"It is when we are in transition that we are most completely alive."

William Bridges, Early Pioneer in Transition Management

The transitions in my life started when I was just three weeks old. Born into a US Foreign Service family, I moved from place to place and changed schools often throughout my childhood. Some transitions were hilarious, some were painful. All were instructive. And they didn’t stop there.

My Journey of Transitions

After college in the Midwest and stints at the divinity and business schools at Harvard, I arrived in Washington, DC and spent the next 12 years working in federal government. I sensed another transition coming when it became clear to me that I was out of place in an Administration with which I did not entirely share a worldview.

Ironically, I transitioned to a job in the White House as the Deputy Director of The President’s Commission on Executive Exchange. This job played a pivotal role in shaping my own career transition story. The Executive Exchange created one-year “exchange” assignments that allowed senior executives from both the public and private sectors to experience one-year assignments working in the other sector. I was responsible for finding one-year assignments in the private sector for senior federal executives. It turned out that I loved career counseling and helping the senior feds to identify work that was both useful to their future federal career and personally satisfying.

Peter Sherer, CEO and Founder, Experience Matters

Over the next 20 years, I served in various senior executive positions within the nonprofit sector, never losing my passion for understanding and facilitating the human experience of transition. I did meaningful work with The National AIDS Fund, the Washington National Cathedral, and The Make-A-Wish Foundation of America. But it was at Experience Corps, the mission of which was to create volunteer opportunities for Boomers in retirement, that I started thinking even more deeply, again, about what I wanted to do next….
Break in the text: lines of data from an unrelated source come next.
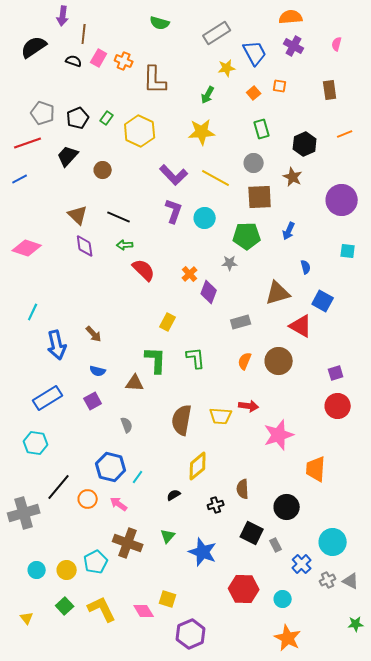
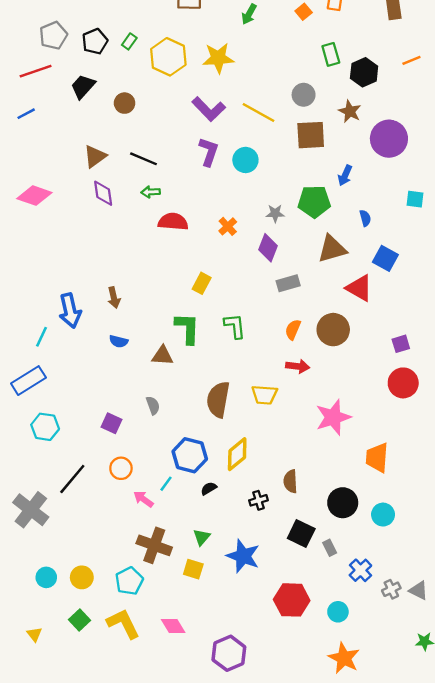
gray pentagon: (43, 113) -> (53, 35), turned 30
green rectangle: (262, 129) -> (331, 54), moved
yellow star: (202, 132) -> (218, 58), moved
purple circle: (342, 200) -> (389, 139), moved
brown triangle: (78, 215) -> (95, 156), turned 40
green pentagon: (247, 236) -> (314, 201), moved
red semicircle: (144, 270) -> (173, 222), turned -40
purple diamond: (209, 292) -> (268, 248), moved
cyan line: (33, 312) -> (42, 337), moved
brown arrow: (94, 334) -> (114, 298), turned 30
blue rectangle: (48, 398) -> (28, 381), moved
purple square: (93, 401) -> (111, 423), moved, turned -36
red arrow: (249, 406) -> (298, 366), moved
blue hexagon: (111, 467) -> (190, 455), moved
cyan line: (138, 477) -> (166, 484), moved
orange circle: (88, 499) -> (121, 468), moved
gray cross: (24, 513) -> (31, 510), turned -36
cyan circle: (333, 542) -> (383, 515), moved, size x0.7
cyan pentagon: (96, 562) -> (129, 581), moved
yellow square: (168, 599) -> (193, 569), moved

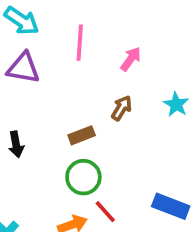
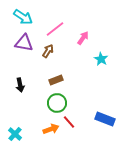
pink line: (80, 43) -> (55, 29), turned 48
cyan star: (176, 104) -> (101, 59), moved
brown arrow: (122, 108) -> (48, 51), moved

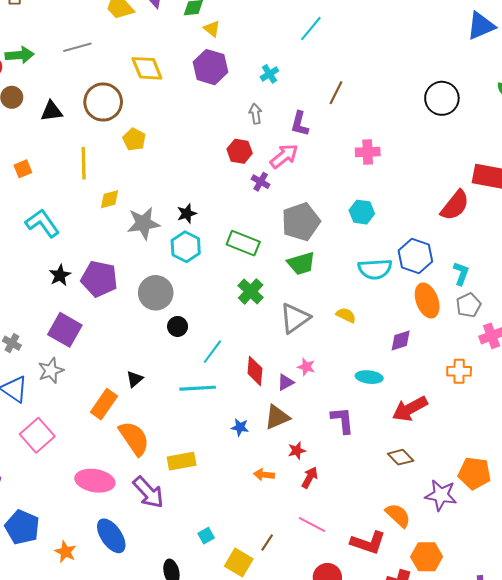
“In a remarkably short time, Peter helped me distill what for me had been very complicated and confused thinking into a clear vision –- and then provided me both the pep talk and the pragmatic tools necessary to turn that vision into reality.  I left feeling empowered and excited about a future that I had not before thought possible.Peter has a unique ability to compassionately listen and think creatively with clients about exciting futures, while at the same time offering frank and pragmatic advice grounded in the realities of today’s market. My two days with Peter were among the most productive and empowering time I’ve ever spent on career development.”

— Senior Executive, Washington, DC

What I Really Wanted To Do

I started to rethink each of my professional transitions and how I was forced to rethink “what I really wanted to do.” The process was both very exciting and somewhat uncomfortable. I knew that I wanted to transition but was unsure of the details of the direction I wanted to take. Over time I learned that creating a new professional identity was well worth the hard work because ultimately it would be very satisfying to combine my skills and experience with my new interest.

After completing a number of assessments that I had created to help me discover my next step I decided to become a professional career coach. I started by interviewing the best executive career coaches in the world and asking for advice about my next steps. They all said three things; read extensively, go to an accredited coach training program and get a mentor coach yourself. I took their advice and after an intensive course, I became certified by the International Coach Federation.

Experience Matters

In 2006 I created “Experience Matters – providing clarity, confidence and concrete tools for executives in transition.”

During this amazing period of transition into the work I love I have learned three things:

  1. Transitions are challenging because they cause us to reevaluate who we are at a fundamental level. Transition is a challenge to either our personal or professional identity or both.
  2. Most people encounter a time in their career where they know that they want to change jobs but are so unsure of what they would love to do next that they remain stuck in unsatisfying work. They are paralyzed when someone asks, “I would like to be helpful so please tell me what are you looking for”?
  3. Even if they know what they might like to do many people are so unsure of a safe way to research their interest that they don’t venture out to pursue a new direction.

Through Experience Matters, I have helped over 550 people answer each of these challenges and move on to meaningful work that they love.